부산대학교 도서관

Neurons face unique challenges in maintaining cellular homeostasis in axons far removed from the cell body where lysosomes are enriched. Niemann-Pick disease type C (NPC) is a neurodegenerative lysosomal storage disorder characterized by lipid accumulation in endolysosomes. An early pathologic hallmark of NPC is axonal dystrophy with bulbous swellings that contain accumulated organelles at presymptomatic stages prior to neuron loss in NPC mice. However, the mechanisms underlying these axonal pathologic changes remain obscure. Here, we demonstrate that organelles of the endocytic and autophagic pathways accumulate in NPC dystrophic axons.
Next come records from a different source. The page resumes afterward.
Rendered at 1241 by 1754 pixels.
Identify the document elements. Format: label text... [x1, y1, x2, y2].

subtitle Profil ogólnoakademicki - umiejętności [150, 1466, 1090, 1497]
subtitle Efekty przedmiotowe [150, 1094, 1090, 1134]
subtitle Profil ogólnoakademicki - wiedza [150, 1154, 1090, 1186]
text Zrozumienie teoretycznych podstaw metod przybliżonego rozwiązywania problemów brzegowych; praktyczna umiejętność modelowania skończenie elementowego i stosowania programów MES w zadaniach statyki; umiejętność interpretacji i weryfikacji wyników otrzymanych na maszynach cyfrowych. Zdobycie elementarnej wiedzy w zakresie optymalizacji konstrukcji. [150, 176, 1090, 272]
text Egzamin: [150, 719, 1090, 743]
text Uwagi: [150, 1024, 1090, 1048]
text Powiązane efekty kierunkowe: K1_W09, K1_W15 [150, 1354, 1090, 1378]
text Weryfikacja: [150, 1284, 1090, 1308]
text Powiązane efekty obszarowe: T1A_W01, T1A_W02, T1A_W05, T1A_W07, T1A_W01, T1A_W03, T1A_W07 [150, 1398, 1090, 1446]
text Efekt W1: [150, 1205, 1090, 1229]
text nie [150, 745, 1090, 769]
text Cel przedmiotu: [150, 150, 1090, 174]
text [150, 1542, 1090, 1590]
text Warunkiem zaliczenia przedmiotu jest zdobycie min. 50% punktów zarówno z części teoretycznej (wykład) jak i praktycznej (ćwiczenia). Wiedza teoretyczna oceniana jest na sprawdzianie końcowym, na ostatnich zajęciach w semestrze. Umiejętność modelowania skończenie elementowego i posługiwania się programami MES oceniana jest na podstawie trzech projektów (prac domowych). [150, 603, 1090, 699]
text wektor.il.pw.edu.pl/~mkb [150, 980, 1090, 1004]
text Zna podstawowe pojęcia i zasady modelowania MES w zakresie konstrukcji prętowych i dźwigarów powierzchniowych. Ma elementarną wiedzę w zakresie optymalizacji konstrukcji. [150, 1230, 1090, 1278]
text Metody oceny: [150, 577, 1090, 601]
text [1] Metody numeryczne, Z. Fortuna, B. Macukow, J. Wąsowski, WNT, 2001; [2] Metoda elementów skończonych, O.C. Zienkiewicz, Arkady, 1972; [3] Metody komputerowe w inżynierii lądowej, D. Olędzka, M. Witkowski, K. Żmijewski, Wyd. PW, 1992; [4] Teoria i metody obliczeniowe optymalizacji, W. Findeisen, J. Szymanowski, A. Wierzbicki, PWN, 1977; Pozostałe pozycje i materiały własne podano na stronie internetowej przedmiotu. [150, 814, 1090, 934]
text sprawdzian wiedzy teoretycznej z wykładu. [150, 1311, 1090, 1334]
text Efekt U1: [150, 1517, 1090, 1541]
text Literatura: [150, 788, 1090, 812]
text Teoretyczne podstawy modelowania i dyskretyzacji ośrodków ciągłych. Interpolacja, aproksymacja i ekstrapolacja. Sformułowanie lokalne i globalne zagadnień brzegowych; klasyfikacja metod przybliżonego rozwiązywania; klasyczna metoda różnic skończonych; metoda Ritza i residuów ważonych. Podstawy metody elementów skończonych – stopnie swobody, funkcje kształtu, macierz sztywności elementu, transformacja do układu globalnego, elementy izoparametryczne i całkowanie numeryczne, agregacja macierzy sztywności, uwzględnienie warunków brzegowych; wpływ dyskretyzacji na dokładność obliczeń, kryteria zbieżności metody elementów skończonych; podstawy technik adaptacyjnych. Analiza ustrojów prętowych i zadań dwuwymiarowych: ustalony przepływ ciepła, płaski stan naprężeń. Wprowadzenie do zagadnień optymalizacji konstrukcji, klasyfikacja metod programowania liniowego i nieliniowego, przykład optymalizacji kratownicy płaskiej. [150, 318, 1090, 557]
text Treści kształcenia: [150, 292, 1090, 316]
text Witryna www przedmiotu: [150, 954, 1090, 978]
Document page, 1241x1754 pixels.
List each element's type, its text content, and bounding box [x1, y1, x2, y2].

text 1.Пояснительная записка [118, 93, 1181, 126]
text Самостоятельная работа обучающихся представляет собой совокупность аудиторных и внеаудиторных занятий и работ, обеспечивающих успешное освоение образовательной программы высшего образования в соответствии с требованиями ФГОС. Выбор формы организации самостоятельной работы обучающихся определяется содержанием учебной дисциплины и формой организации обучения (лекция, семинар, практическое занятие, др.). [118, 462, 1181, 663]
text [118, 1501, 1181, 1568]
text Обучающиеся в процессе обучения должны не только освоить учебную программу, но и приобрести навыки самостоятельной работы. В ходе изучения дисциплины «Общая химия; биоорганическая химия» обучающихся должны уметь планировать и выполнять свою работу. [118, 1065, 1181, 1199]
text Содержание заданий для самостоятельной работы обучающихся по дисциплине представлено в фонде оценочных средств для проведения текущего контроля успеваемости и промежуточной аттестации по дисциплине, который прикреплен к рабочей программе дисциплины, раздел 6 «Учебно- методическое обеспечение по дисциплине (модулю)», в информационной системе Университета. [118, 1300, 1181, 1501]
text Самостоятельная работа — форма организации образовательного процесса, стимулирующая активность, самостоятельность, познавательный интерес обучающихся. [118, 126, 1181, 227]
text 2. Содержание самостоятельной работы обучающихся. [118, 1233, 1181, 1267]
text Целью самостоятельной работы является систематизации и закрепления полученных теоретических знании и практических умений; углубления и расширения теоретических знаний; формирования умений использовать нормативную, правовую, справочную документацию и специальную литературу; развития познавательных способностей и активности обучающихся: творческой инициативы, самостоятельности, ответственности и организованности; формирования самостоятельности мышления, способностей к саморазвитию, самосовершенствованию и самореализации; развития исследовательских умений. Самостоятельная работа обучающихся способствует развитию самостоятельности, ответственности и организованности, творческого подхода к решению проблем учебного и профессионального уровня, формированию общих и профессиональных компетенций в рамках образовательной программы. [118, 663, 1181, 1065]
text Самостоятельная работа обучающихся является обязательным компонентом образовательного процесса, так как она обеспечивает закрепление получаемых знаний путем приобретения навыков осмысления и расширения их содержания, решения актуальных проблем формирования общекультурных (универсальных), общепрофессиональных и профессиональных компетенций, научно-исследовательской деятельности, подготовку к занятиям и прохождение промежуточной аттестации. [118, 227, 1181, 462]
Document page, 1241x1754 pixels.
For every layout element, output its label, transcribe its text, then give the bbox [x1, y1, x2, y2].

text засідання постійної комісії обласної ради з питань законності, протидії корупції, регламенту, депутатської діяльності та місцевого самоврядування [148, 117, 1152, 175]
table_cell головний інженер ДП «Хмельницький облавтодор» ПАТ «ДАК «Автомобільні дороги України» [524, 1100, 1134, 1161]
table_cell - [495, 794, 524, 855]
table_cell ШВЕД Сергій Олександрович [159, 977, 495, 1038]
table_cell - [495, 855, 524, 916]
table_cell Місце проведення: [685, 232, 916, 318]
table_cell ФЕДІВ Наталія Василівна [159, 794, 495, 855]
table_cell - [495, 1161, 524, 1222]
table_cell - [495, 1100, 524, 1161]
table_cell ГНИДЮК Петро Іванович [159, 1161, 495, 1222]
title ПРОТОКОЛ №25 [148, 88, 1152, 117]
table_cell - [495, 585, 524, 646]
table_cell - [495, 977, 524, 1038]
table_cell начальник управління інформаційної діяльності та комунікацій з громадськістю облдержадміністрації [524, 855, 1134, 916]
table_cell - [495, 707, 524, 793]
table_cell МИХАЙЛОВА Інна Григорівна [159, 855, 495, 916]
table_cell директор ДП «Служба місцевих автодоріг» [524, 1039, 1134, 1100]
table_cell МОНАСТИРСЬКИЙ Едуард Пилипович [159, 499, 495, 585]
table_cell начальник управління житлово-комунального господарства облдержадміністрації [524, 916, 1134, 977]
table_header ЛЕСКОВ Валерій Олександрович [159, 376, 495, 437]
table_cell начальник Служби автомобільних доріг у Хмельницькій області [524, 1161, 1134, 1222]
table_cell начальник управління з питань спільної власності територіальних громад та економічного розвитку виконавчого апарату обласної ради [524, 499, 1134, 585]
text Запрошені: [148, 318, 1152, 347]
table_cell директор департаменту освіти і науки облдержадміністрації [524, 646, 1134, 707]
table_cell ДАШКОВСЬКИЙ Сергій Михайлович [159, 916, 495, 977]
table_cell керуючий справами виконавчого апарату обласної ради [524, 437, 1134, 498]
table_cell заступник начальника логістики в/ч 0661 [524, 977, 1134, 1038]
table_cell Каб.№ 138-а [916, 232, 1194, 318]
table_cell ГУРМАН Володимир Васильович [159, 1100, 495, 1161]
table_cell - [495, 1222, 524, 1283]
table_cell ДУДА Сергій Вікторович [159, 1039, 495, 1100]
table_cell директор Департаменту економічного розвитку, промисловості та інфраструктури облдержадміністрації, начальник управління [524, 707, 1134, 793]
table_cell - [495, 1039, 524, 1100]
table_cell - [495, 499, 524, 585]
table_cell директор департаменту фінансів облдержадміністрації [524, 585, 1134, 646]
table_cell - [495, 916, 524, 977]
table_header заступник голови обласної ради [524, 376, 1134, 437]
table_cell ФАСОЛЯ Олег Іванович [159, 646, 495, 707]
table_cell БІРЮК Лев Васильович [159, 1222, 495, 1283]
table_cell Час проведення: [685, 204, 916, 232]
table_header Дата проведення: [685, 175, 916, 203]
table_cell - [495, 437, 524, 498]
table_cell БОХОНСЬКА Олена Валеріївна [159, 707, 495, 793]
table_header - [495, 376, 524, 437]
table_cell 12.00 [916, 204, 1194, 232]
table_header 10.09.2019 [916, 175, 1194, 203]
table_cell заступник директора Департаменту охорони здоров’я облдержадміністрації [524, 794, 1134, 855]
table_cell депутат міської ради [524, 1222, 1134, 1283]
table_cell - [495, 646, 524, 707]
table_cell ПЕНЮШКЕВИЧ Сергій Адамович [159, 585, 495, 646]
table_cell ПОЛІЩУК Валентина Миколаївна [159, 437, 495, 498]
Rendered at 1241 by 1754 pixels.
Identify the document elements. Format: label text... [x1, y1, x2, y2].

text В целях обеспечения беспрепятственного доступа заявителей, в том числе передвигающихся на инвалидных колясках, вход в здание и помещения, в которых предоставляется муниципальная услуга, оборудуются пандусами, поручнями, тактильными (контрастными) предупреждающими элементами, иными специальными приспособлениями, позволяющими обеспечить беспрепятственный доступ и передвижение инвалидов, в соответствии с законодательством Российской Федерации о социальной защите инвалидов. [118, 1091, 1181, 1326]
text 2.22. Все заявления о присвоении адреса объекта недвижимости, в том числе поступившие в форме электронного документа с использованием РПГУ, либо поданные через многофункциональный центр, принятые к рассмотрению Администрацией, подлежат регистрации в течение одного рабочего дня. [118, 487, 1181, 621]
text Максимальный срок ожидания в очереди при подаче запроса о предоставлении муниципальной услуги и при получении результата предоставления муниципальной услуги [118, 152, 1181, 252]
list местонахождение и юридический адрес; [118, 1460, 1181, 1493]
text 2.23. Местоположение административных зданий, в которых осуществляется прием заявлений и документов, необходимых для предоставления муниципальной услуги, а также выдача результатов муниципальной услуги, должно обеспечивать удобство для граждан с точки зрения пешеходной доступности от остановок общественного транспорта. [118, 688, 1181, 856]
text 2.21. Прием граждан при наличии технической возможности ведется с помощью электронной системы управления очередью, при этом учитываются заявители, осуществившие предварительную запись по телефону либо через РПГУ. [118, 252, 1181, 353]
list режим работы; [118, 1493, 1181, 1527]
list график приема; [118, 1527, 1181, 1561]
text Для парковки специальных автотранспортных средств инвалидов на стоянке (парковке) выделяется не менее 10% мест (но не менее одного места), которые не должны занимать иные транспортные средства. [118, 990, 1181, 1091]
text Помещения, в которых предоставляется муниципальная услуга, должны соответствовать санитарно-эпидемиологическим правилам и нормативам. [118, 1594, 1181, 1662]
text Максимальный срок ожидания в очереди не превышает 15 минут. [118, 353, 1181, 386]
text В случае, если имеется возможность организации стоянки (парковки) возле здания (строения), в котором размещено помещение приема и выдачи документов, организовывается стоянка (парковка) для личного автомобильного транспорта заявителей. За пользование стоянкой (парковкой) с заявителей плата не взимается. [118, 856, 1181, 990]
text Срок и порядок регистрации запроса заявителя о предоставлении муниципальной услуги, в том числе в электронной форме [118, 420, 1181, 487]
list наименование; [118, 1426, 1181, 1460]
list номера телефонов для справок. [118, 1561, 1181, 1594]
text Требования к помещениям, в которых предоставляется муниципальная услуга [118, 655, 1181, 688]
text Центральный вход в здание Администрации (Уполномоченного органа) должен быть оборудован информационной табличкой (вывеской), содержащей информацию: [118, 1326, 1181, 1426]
Using STED super-resolution and live-neuron imaging, we reveal that elevated cholesterol on NPC lysosome membranes in the soma leads to the sequestration of Arl8 and kinesin-1, resulting in impaired anterograde transport of mature degradative lysosomes to distal axons, contributing to axonal autophagosome accumulation. Pharmacologic reduction of lysosomal membrane cholesterol with 2-hydroxypropyl-β-cyclodextrin (HPCD) or elevated expression of Arl8b rescues lysosome transport into axons, thereby reducing axonal autophagic stress and neuron death in NPC. Collectively, these findings suggest a new pathological mechanism by which altered membrane lipid composition impairs lysosome delivery into axons of NPC neurons and provide biological insights into the translational application of HPCD in restoring axonal homeostasis at early stages of NPC disease.